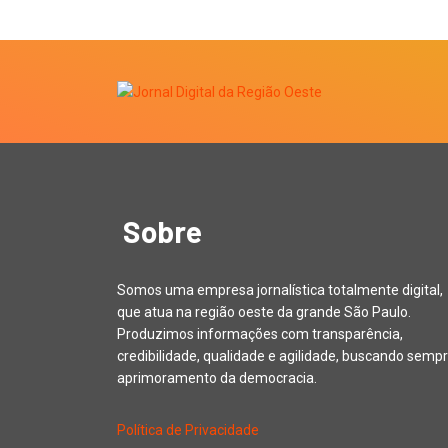
Sobre
Somos uma empresa jornalística totalmente digital,
que atua na região oeste da grande São Paulo.
Produzimos informações com transparência,
credibilidade, qualidade e agilidade, buscando sempr
aprimoramento da democracia.
Política de Privacidade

------------------------

• ASSIGNMENT
Please rewrite the text from the listing with "clareza" in place of "transparência" and every other word unchanged. Leave the pictures out.

• TASK SOLUTION
Sobre
Somos uma empresa jornalística totalmente digital,
que atua na região oeste da grande São Paulo.
Produzimos informações com clareza,
credibilidade, qualidade e agilidade, buscando sempr
aprimoramento da democracia.
Política de Privacidade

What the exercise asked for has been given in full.